**Exercise details**
In your copy of the entries, please include no pictures and return every word exactly.

Page-level text extractions
○ ○ ○
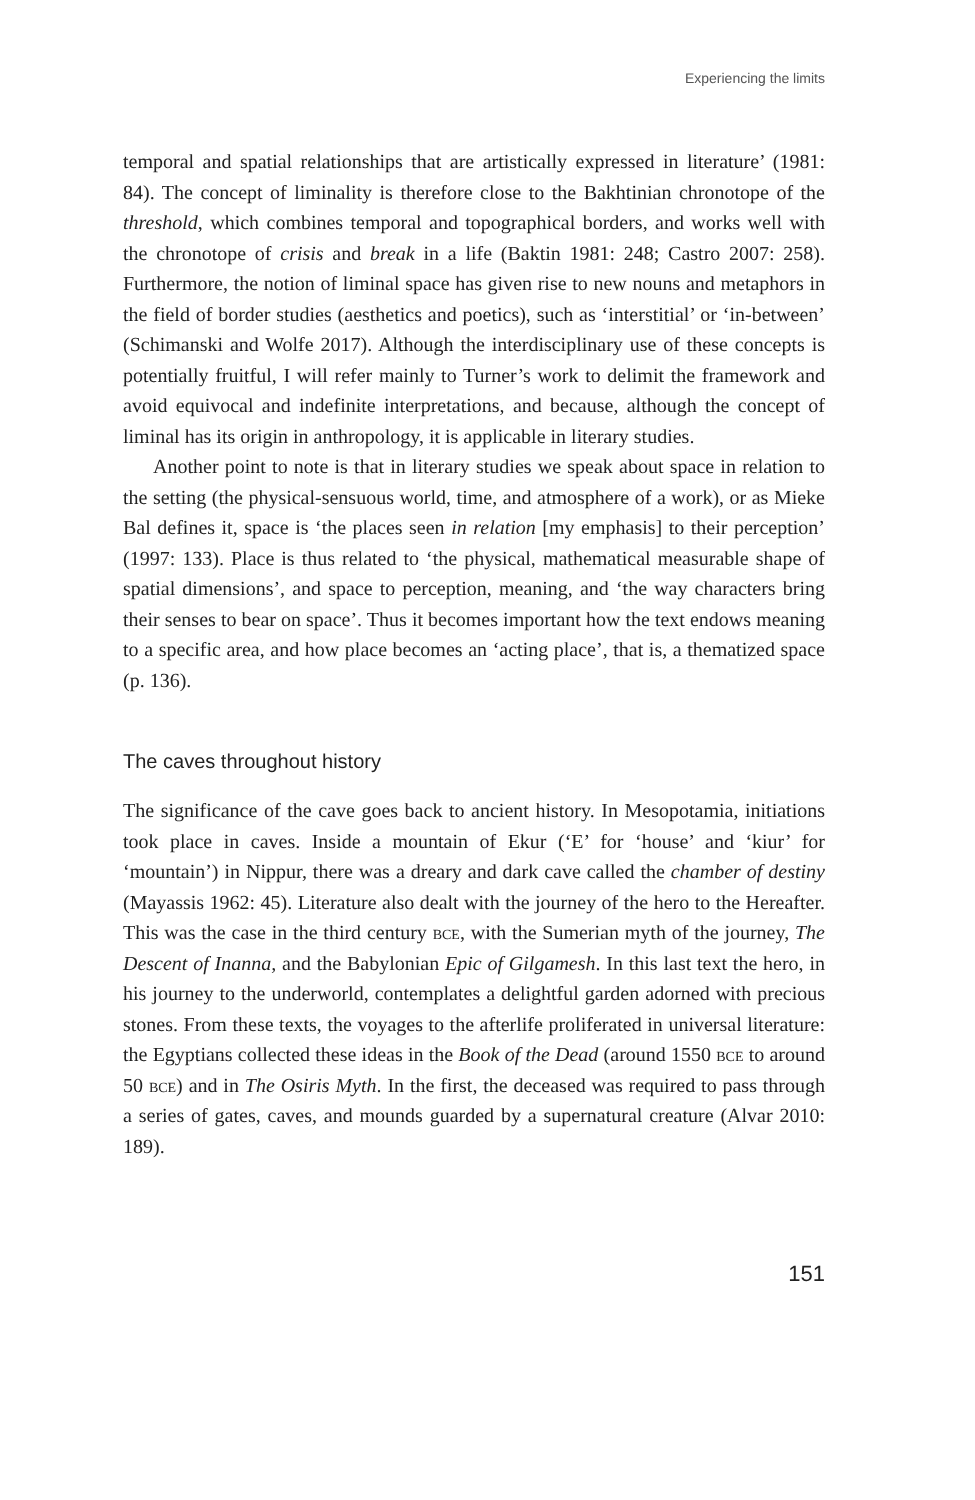Experiencing the limits
temporal and spatial relationships that are artistically expressed in literature’ (1981: 84). The concept of liminality is therefore close to the Bakhtinian chronotope of the threshold, which combines temporal and topographical borders, and works well with the chronotope of crisis and break in a life (Baktin 1981: 248; Castro 2007: 258). Furthermore, the notion of liminal space has given rise to new nouns and metaphors in the field of border studies (aesthetics and poetics), such as ‘interstitial’ or ‘in-between’ (Schimanski and Wolfe 2017). Although the interdisciplinary use of these concepts is potentially fruitful, I will refer mainly to Turner’s work to delimit the framework and avoid equivocal and indefinite interpretations, and because, although the concept of liminal has its origin in anthropology, it is applicable in literary studies.
Another point to note is that in literary studies we speak about space in relation to the setting (the physical-sensuous world, time, and atmosphere of a work), or as Mieke Bal defines it, space is ‘the places seen in relation [my emphasis] to their perception’ (1997: 133). Place is thus related to ‘the physical, mathematical measurable shape of spatial dimensions’, and space to perception, meaning, and ‘the way characters bring their senses to bear on space’. Thus it becomes important how the text endows meaning to a specific area, and how place becomes an ‘acting place’, that is, a thematized space (p. 136).
The caves throughout history
The significance of the cave goes back to ancient history. In Mesopotamia, initiations took place in caves. Inside a mountain of Ekur (‘E’ for ‘house’ and ‘kiur’ for ‘mountain’) in Nippur, there was a dreary and dark cave called the chamber of destiny (Mayassis 1962: 45). Literature also dealt with the journey of the hero to the Hereafter. This was the case in the third century bce, with the Sumerian myth of the journey, The Descent of Inanna, and the Babylonian Epic of Gilgamesh. In this last text the hero, in his journey to the underworld, contemplates a delightful garden adorned with precious stones. From these texts, the voyages to the afterlife proliferated in universal literature: the Egyptians collected these ideas in the Book of the Dead (around 1550 bce to around 50 bce) and in The Osiris Myth. In the first, the deceased was required to pass through a series of gates, caves, and mounds guarded by a supernatural creature (Alvar 2010: 189).
151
○ ○ ○
**Task answer**
Experiencing the limits
temporal and spatial relationships that are artistically expressed in literature’ (1981: 84). The concept of liminality is therefore close to the Bakhtinian chronotope of the threshold, which combines temporal and topographical borders, and works well with the chronotope of crisis and break in a life (Baktin 1981: 248; Castro 2007: 258). Furthermore, the notion of liminal space has given rise to new nouns and metaphors in the field of border studies (aesthetics and poetics), such as ‘interstitial’ or ‘in-between’ (Schimanski and Wolfe 2017). Although the interdisciplinary use of these concepts is potentially fruitful, I will refer mainly to Turner’s work to delimit the framework and avoid equivocal and indefinite interpretations, and because, although the concept of liminal has its origin in anthropology, it is applicable in literary studies.
Another point to note is that in literary studies we speak about space in relation to the setting (the physical-sensuous world, time, and atmosphere of a work), or as Mieke Bal defines it, space is ‘the places seen in relation [my emphasis] to their perception’ (1997: 133). Place is thus related to ‘the physical, mathematical measurable shape of spatial dimensions’, and space to perception, meaning, and ‘the way characters bring their senses to bear on space’. Thus it becomes important how the text endows meaning to a specific area, and how place becomes an ‘acting place’, that is, a thematized space (p. 136).
The caves throughout history
The significance of the cave goes back to ancient history. In Mesopotamia, initiations took place in caves. Inside a mountain of Ekur (‘E’ for ‘house’ and ‘kiur’ for ‘mountain’) in Nippur, there was a dreary and dark cave called the chamber of destiny (Mayassis 1962: 45). Literature also dealt with the journey of the hero to the Hereafter. This was the case in the third century bce, with the Sumerian myth of the journey, The Descent of Inanna, and the Babylonian Epic of Gilgamesh. In this last text the hero, in his journey to the underworld, contemplates a delightful garden adorned with precious stones. From these texts, the voyages to the afterlife proliferated in universal literature: the Egyptians collected these ideas in the Book of the Dead (around 1550 bce to around 50 bce) and in The Osiris Myth. In the first, the deceased was required to pass through a series of gates, caves, and mounds guarded by a supernatural creature (Alvar 2010: 189).
151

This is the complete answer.